A statement issued after a National Security Committee meeting on Friday in Islamabad said, "No other country in the world has done as much for global safety and security as Pakistan at a huge cost of both men and material."
Pakistan's Foreign Office spokesperson Nafees Zakariya said the allegations about the Haqqani network’s presence in tribal areas are mere rhetoric.
"This is only aimed at putting the blame of their own failures on Pakistan,” he said.
The reality on the ground is different. Just three weeks ago, the most recent drone attack in Hangu, a Pakistani district in Khyber Pakhtunkhwa province, eliminated a Haqqani Network commander. Officials confirmed his identity to local media.
Pakistan has repeatedly accused Afghanistan and India of allowing terrorists to use their territory to plot and carry out cross-border attacks. Both countries make nearly identical claims against Pakistan.
India blames the Pakistan-based Lashkar-e-Tayyiba group for attacks in 2008 in Mumbai that killed more than 150 people, including six Americans. Afghanistan blames the Haqqani Network for a bombing in Kabul's diplomatic area that killed at least 150 and injured more than 450.
At the center of Pakistan’s actions and policies are its fears about India. The two countries have fought three wars, and another is always a threat. Both sides have nuclear arsenals capable of destroying the subcontinent several times over.
Last month, the U.S. State Department imposed sanctions on Syed Salahuddin, the Pakistan-based chief of Hizbul Mujahideen, one of the major anti-Indian militant groups fighting in Kashmir, saying he poses "a significant risk of committing, acts of terrorism that threaten the security of U.S. nationals or the national security, foreign policy, or economy of the United States."
Islamabad criticized the move and said militants fighting New Delhi’s rule in Kashmir are involved in a “legitimate" struggle for freedom.
Relations with Kabul have taken a downturn this year after terror attacks in Pakistan that it claims were at least planned by extremist groups in Afghanistan.
Pakistan has closed border crossings for lengthy periods and has begun construction of a border fence with Afghanistan.
In May, Tehran warned Islamabad that it would hit bases inside Pakistan if the government does not confront Sunni militants who carry out cross-border attacks.
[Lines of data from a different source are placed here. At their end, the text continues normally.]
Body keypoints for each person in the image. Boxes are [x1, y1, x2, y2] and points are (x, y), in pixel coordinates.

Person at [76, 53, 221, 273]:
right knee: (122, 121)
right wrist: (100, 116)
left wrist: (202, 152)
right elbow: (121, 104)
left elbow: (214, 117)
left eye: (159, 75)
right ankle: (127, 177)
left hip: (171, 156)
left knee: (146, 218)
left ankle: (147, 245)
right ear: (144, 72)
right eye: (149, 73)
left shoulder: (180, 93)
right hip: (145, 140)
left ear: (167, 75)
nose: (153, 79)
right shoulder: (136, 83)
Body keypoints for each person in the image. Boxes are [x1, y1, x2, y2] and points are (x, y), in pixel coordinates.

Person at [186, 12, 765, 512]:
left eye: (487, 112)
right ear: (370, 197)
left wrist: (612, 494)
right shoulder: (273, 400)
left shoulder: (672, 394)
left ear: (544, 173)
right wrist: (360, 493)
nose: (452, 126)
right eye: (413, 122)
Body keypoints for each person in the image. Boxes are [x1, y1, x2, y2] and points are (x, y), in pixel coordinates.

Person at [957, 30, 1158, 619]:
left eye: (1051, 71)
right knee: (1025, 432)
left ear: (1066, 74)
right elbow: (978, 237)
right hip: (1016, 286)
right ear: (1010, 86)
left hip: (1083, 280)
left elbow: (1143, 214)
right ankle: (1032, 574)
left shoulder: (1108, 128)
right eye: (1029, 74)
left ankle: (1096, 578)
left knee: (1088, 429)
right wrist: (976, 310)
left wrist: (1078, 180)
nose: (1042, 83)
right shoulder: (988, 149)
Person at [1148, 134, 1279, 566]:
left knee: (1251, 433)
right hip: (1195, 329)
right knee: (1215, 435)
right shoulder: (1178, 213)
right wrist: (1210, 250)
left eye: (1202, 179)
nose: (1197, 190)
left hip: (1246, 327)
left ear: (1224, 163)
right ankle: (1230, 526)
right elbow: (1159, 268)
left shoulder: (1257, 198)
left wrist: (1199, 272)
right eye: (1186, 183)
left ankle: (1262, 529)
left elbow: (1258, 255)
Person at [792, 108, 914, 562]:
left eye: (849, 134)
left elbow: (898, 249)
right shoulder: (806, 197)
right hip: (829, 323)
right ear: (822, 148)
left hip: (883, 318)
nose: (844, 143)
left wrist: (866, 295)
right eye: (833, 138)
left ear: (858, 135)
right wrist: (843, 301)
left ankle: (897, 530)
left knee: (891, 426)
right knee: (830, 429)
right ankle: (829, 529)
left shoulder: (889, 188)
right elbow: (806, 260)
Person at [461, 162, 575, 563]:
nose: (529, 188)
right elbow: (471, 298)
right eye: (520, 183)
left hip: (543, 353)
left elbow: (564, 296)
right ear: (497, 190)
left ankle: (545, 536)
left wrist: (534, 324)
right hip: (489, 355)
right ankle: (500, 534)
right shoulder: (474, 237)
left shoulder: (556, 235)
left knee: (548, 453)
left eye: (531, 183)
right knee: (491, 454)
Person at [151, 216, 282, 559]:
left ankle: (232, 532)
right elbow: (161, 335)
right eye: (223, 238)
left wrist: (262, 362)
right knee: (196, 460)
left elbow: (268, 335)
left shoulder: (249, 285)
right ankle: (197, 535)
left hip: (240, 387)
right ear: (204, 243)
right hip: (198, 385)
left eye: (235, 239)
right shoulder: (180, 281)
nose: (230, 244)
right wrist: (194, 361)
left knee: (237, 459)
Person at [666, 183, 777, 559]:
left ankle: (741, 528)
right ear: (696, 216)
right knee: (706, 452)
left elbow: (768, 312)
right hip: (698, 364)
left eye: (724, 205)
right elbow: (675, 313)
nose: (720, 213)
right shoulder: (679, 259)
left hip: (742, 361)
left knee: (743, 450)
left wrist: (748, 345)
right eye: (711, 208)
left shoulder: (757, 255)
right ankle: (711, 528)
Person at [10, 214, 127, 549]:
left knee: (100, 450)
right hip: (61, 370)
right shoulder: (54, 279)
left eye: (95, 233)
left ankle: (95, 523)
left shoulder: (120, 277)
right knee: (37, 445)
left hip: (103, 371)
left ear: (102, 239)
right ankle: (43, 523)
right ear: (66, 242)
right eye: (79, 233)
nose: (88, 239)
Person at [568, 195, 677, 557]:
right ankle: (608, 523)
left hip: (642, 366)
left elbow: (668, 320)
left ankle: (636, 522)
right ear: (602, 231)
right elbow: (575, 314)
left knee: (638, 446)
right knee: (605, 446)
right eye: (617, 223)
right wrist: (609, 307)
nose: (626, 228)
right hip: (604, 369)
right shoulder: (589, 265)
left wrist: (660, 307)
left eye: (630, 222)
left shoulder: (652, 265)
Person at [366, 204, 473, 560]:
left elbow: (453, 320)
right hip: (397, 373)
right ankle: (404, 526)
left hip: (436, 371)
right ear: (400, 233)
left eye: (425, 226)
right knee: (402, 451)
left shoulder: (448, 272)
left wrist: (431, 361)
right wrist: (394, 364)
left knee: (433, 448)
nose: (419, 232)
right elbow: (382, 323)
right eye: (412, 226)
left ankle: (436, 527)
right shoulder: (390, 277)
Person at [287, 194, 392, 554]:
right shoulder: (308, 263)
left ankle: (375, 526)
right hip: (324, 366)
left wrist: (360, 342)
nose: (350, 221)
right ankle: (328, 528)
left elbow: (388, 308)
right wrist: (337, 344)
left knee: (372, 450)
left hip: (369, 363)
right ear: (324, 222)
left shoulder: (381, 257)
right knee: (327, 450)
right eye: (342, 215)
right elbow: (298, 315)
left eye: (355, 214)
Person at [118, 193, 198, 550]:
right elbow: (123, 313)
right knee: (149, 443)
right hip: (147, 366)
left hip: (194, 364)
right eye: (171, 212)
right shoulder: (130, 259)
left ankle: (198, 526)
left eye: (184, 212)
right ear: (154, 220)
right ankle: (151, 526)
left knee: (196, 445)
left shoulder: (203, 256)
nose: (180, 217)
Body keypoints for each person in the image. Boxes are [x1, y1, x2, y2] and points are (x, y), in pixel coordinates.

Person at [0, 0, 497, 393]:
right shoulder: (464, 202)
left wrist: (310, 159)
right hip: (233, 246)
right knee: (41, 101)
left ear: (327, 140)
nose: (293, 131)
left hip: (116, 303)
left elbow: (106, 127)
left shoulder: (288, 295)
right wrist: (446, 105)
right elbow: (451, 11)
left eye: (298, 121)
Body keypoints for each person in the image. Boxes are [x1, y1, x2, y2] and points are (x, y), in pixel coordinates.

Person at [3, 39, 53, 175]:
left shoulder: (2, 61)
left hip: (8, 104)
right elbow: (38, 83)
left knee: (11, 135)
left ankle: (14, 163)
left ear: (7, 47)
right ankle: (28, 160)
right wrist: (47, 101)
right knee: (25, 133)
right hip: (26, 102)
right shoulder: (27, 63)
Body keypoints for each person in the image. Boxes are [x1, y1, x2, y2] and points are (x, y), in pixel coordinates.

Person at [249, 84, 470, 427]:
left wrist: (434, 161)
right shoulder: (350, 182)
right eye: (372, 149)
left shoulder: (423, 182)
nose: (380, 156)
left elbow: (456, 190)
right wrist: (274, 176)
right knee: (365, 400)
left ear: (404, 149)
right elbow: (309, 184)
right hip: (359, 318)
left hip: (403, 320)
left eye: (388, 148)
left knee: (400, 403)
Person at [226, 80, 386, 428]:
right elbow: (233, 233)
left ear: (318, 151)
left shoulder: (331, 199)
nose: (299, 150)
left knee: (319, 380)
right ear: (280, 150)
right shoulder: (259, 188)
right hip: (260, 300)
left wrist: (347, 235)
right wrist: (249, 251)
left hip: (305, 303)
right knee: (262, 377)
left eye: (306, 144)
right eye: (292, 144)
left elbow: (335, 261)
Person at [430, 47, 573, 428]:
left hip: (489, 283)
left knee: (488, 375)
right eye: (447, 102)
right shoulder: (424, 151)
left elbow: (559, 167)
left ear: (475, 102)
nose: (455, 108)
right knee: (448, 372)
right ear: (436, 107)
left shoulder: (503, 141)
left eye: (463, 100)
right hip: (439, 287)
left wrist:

Ten Iranian border guards were killed and one abducted by militants last month.
While President Trump has yet to come up with a policy to deal with Pakistan’s worsening quagmire, China has stepped in as part of what appears to be a concerted effort to expand its sphere of influence. It currently is involved in a major mutually beneficial project to build a network of roads and other infrastructure from its territory to Pakistan’s Gwadar port in order to provide a shorter route to the Persian Gulf.
Russia, too, has been making diplomatic overtures and recently participated in joint naval exercises off Pakistan.